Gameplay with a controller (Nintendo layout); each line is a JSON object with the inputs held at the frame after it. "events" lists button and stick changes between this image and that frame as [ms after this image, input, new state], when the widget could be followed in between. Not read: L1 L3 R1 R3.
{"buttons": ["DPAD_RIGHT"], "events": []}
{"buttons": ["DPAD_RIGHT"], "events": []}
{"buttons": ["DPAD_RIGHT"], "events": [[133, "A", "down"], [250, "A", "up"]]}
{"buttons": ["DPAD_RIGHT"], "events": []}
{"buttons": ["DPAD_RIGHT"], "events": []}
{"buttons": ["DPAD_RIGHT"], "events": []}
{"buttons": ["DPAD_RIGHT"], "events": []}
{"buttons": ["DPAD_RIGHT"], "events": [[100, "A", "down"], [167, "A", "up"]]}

---*---

◆ Requirement ◆
The count alone is needed: how many lines of these entries contain the word "down"?

◆ Response to the task ◆
2